Carpenter's film makes a third departure from Wyndham's novel or the 1960 film in splitting Chaffee's personality into two characters, the compassionate, village doctor who places a premium on serving the local community, and the government scientist, who places scientific knowledge (and intellect) above concerns about what the aliens can and have done (despite an ever increasing body count, Verner barely sees past her own egocentric interests through to the very real dangers the alien children possess, until it's too late). The government conspiracy angle also plays on popular fears about runaway, unaccountable government agencies and officials (ideas first present in 70s paranoid conspiracy thrillers and effectively updated in the 90s on The X-Files).

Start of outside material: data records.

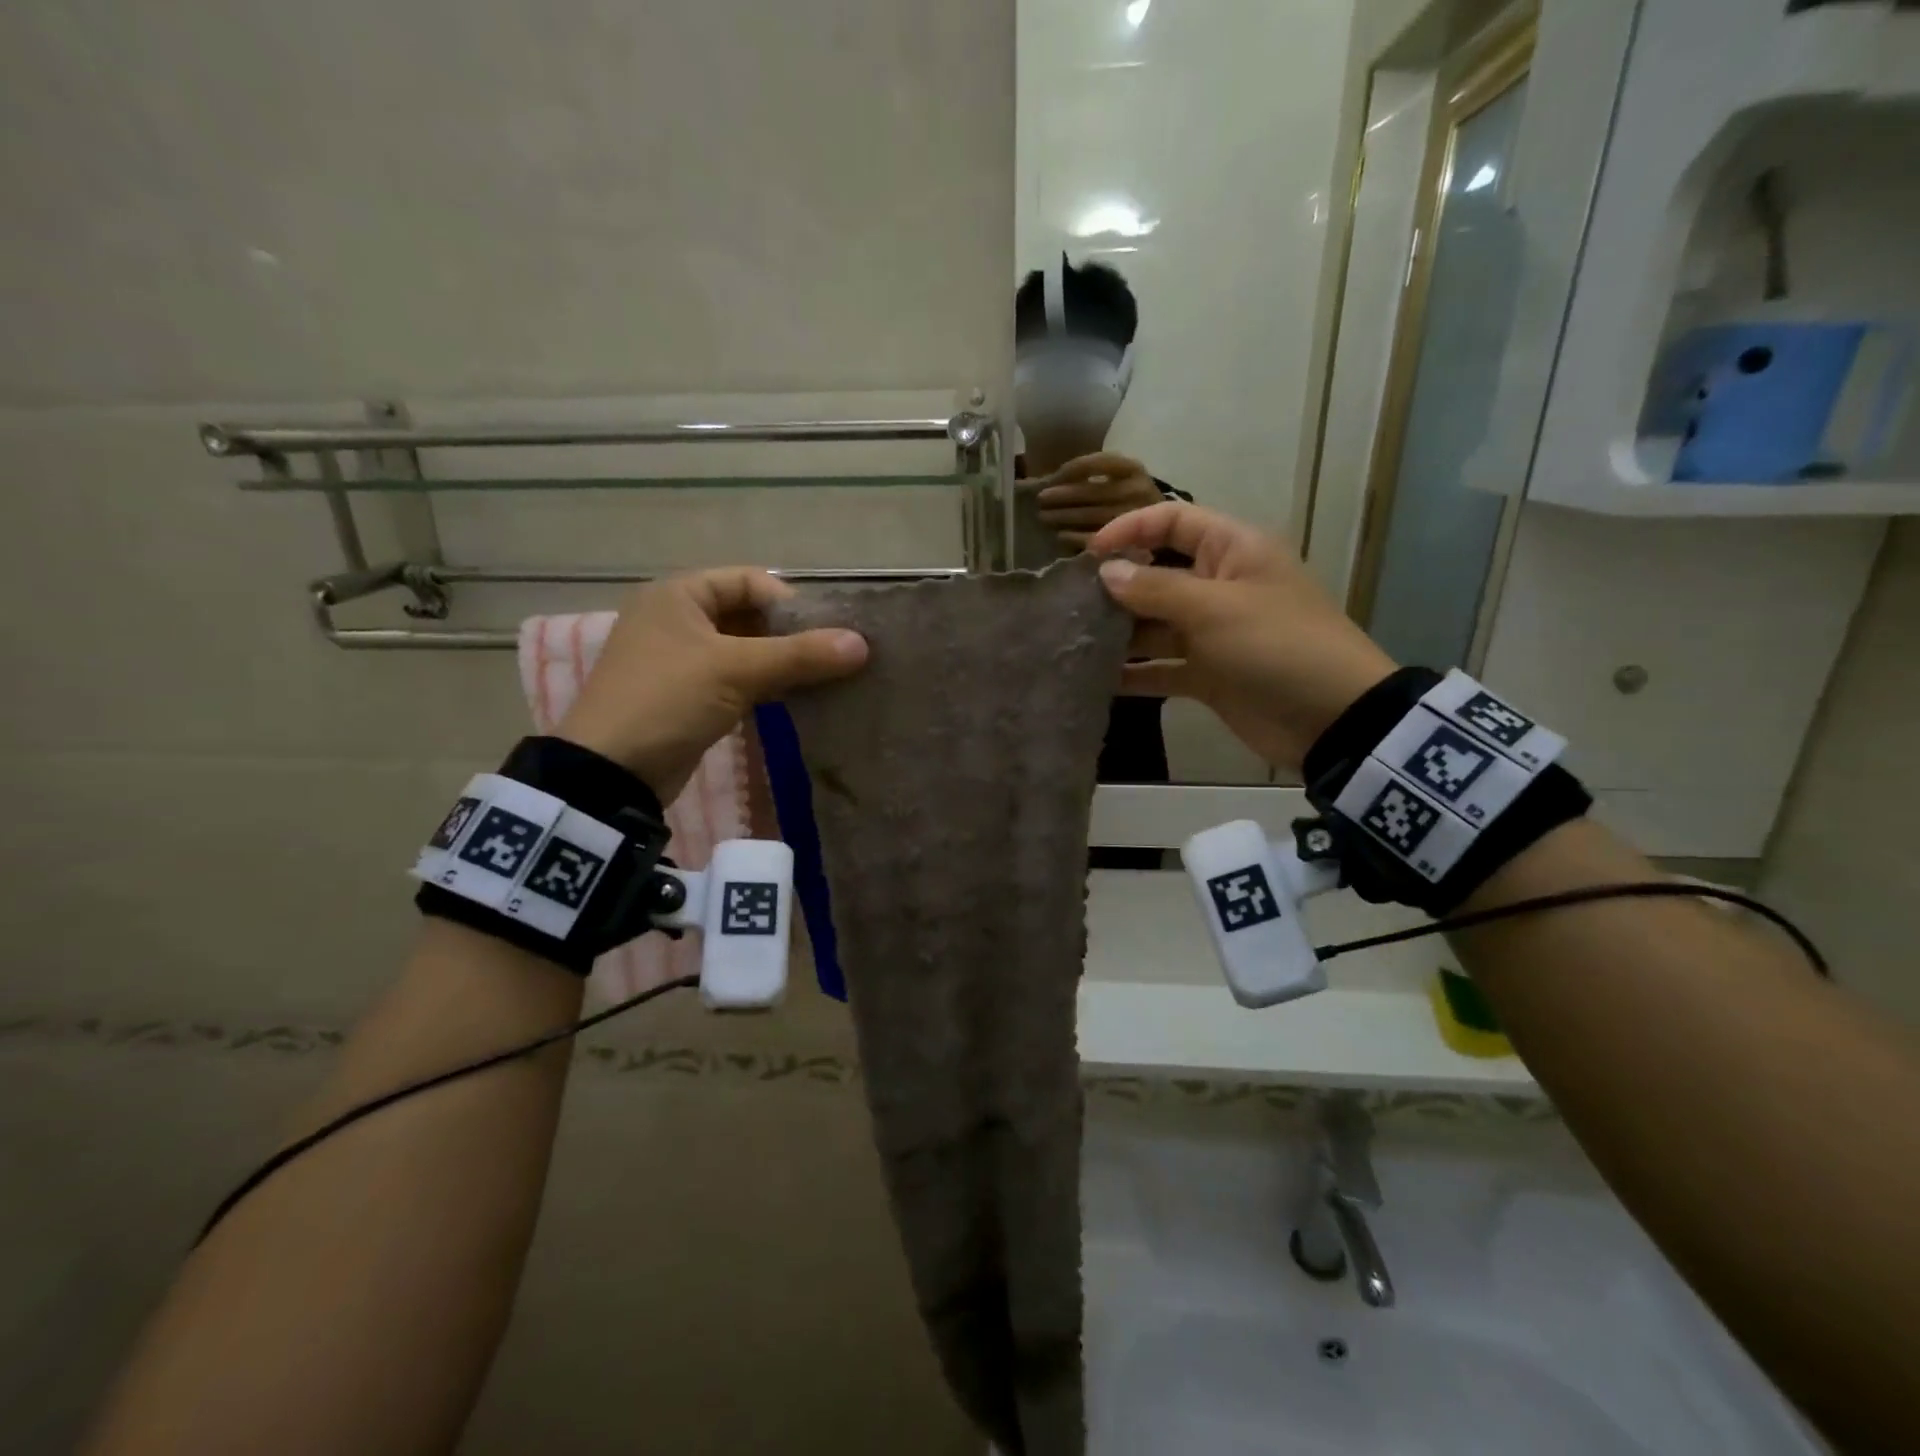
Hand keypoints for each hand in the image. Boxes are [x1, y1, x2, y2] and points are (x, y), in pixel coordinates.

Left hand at [556, 568, 867, 800]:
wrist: (611, 771)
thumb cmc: (668, 700)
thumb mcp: (736, 671)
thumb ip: (800, 655)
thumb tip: (862, 644)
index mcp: (678, 595)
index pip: (749, 580)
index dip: (790, 602)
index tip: (825, 632)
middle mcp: (676, 619)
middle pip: (748, 615)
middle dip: (790, 635)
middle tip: (831, 657)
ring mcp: (679, 659)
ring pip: (744, 650)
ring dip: (781, 662)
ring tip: (823, 679)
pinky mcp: (686, 695)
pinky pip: (735, 679)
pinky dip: (764, 685)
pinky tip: (796, 699)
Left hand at [1035, 452, 1164, 549]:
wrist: (1168, 533)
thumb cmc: (1132, 503)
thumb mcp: (1120, 480)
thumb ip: (1093, 477)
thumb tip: (1051, 480)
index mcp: (1134, 469)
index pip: (1096, 463)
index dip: (1069, 470)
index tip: (1051, 477)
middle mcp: (1138, 490)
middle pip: (1091, 491)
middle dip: (1061, 496)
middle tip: (1040, 500)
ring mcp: (1136, 518)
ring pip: (1092, 515)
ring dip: (1063, 517)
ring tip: (1044, 518)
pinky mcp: (1133, 543)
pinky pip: (1097, 539)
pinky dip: (1074, 537)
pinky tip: (1060, 537)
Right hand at [1089, 502, 1396, 772]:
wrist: (1331, 719)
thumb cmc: (1276, 646)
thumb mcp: (1215, 610)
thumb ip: (1156, 590)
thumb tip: (1107, 572)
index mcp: (1233, 551)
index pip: (1173, 521)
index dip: (1130, 530)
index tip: (1088, 554)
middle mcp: (1220, 586)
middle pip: (1158, 574)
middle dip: (1118, 586)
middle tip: (1071, 603)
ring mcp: (1213, 633)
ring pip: (1156, 624)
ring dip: (1121, 633)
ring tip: (1074, 640)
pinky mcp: (1208, 674)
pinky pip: (1162, 666)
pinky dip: (1136, 673)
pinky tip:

Of course, it's not a John Carpenter film without multiple scenes involving mutilation and gory deaths. While Carpenter makes sure to include a handful of reaction shots, the preceding scenes are constructed haphazardly. With minimal character development, Village of the Damned marks time through the periodic deaths of the secondary characters, with several of them dumbly confronting the alien children with their suspicions or desire to do the children harm. The children react unsympathetically to these threats, with their eyes glowing (from green to red) to signal their malevolent intentions. Late in the film, the not-so-bright authorities decide to take on the children in a frontal attack, with predictable results. The glowing eyes are the primary special effect used in Village of the Damned, as it was in the black-and-white original. Alas, it simply worked better in the unadorned original film. Here, Carpenter opts for fairly risible effects that completely undermine whatever menace he hoped the alien children would create for audiences.
Village of the Damned's weaknesses don't end there, however. Carpenter and his screenwriter added a character, a minister, absent from the original. It's an addition that adds little (and Mark Hamill's overacting doesn't help) and what it does add, some biblical thumping about abominations and creation (e.g., the "made in the image of God" quote gets a workout) are both poorly written and poorly integrated into the film. The addition of the minister seems to have been primarily cosmetic, as another means of distinguishing the remake from the original. Carpenter should have erred on the side of caution and simply deleted this particular subplot (it would have helped the pacing too).Whether Carpenter's uninspired direction or the pedestrian screenplay should be blamed, "Village of the Damned" isn't likely to be considered a "classic" in the same way the original now enjoys or even the "cult" status among Carpenter's fans, but seen within the context of his career or in reference and comparison to the 1960 version, it's far more worthwhile than it otherwise would have been. Everyone else, however, should proceed with caution or low expectations.